Потом она лежала, положив голову ему на плечо, и тоже вслушивалась в шум дождя. Он гладил ее.
— Можно ли представить себе что-то более мирное, чем такой проливной дождь темной августовской ночью? — проговорил он.
— И мы двое, предоставленные самим себе в Старом Венхауге, — подхватила Фелисия. — Нет, ничего более прекрасного быть не может. В такие ночи я всегда думаю о зверях и маленьких птичках. Я вижу и крупных птиц, вон тетерева, они сидят на ветках, крепко прижавшись друг к другу, и спят под шорох ветра и шум дождя, и в ушах у них тоже шумит, а дерево качается вместе с ними, и на соседних деревьях тоже качаются спящие птицы, и хлопают оторвавшиеся черепицы на крыше Старого Венхауга. Утром я непременно скажу об этом Яну, он всегда следит, чтобы крыша была в порядке, ты его знаешь. Исправляй поломки, пока они маленькие, говорит он. И вообще, тебя не было так долго, я так истосковалась по тебе, и спасибо, что ты выпил не слишком много.
— Ты сама как шорох ночи, Фелисия, твоя речь похожа на журчание весеннего ручья, и ничто не может сравниться с твоим сладостным напитком…

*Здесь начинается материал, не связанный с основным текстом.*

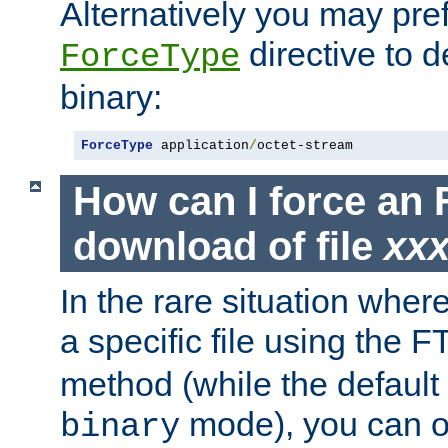
Alternatively you may pref
directive to d
ForceType
binary:
ForceType
 application
/
octet-stream
How can I force an 
download of file
xx
In the rare situation whe
a specific file using the 
method (while the default t
mode), you can o
binary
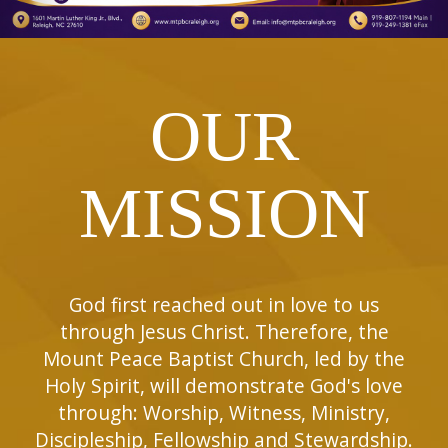
OUR
MISSION
God first reached out in love to us
through Jesus Christ. Therefore, the
Mount Peace Baptist Church, led by the
Holy Spirit, will demonstrate God's love
through: Worship, Witness, Ministry,
Discipleship, Fellowship and Stewardship.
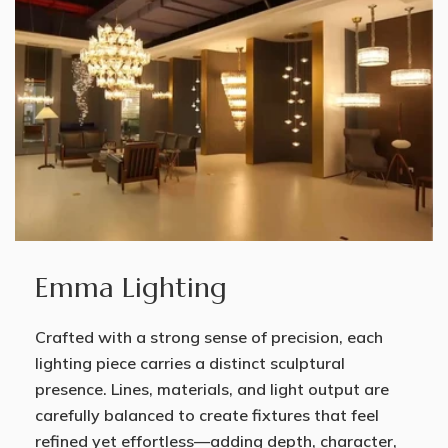
Emma Lighting
Crafted with a strong sense of precision, each
lighting piece carries a distinct sculptural
presence. Lines, materials, and light output are
carefully balanced to create fixtures that feel
refined yet effortless—adding depth, character,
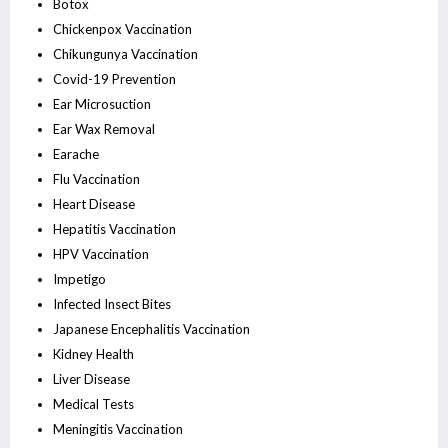
Botox
Chickenpox Vaccination
Chikungunya Vaccination
Covid-19 Prevention
Ear Microsuction
Ear Wax Removal
Earache
Flu Vaccination
Heart Disease
Hepatitis Vaccination
HPV Vaccination
Impetigo
Infected Insect Bites
Japanese Encephalitis Vaccination
Kidney Health
Liver Disease
Medical Tests
Meningitis Vaccination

— Прекрати. Сейчас на дворе август. Сочинять ты можешь после рабочего дня, как совершенно справедливо сказал твой брат. Прошлой ночью я проснулась еще до рассвета и думала о тебе. Ни о ком другом я не могла думать и спать тоже не могла. Так продолжалось до полудня, я думала: Сегодня приедет Эрлинг, и когда ты позвонил, я побежала к телефону, чтобы опередить Юлию, потому что знала, что это ты. Как глупо, сказала мне Юлия.
— Глупо, что я позвонил?
— Конечно, нет. Глупо, что я побежала. Откуда ты знала, что это Эрлинг, ты получила письмо от него? — спросила она. В тот день, когда ты вернулся домой из Лас-Пальмаса, я тоже все утро думала о тебе, прибирала твой дом и думала о тебе. Чего только я не передумала, и все представлялось мне так отчетливо, как в те разы, когда ты обманывал меня. Ведь я всегда это знаю, я просыпаюсь ночью, и мне бывает так грустно, но на этот раз… на этот раз я знала, что ты тоскуешь по мне. Мужчины — это большие дети…
Последние слова позволили Эрлингу не отвечать ей. Он не любил, отвечая на такое признание, говорить, что тоже сильно тосковал по ней. Он предпочитал немного подождать. Признайся он ей в этом сейчас, это будет похоже на то, как, выслушав рассказ о чьей-то болезни, сказать, что ты тоже болен.
— Может, мужчины и впрямь большие дети, но ты бежишь под проливным дождем в Старый Венхауг, чтобы забраться в постель к такому большому ребенку.
— А разве ты не за тем приехал в Венхауг?
— И за этим и за другим — за всем Венхаугом, — серьезно ответил он.
Эрлинг встал на колени и начал сильными движениями растирать спину Фелисии, она это любила. Через некоторое время она повернулась на спину, и он продолжал свою работу. Она лежала с закрытыми глазами, словно спала, и ровно дышала. Наконец она шевельнулась, положила руку ему на затылок и притянула к себе. Так оно лучше, думал Эрлинг, тишина и покой позволили ему настроиться на одну волну с Богом.
Фелисия встала и подошла к стулу, где лежала его одежда, пошарила в карманах в поисках сигарет. Он следил за ее легкими движениями и был растроган больше, чем когда-то давно, когда впервые увидел ее обнаженной (он вдруг вспомнил Гюльнаре). Тогда роли распределялись иначе: он был женат, а Фелисии было только семнадцать. Теперь ей было сорок, но ему она казалась более молодой, веселой и счастливой, чем обычно. Стройная, точно семнадцатилетняя девочка, она стояла в своем серебряном шлеме и прикуривала сигареты, сперва для него, потом для себя, он увидел, как сверкнули ее глаза в пламени спички. Сейчас она была похожа на непримиримую мстительницу. Уже через четыре дня после гибели братьев она расправилась с тем, кто их предал.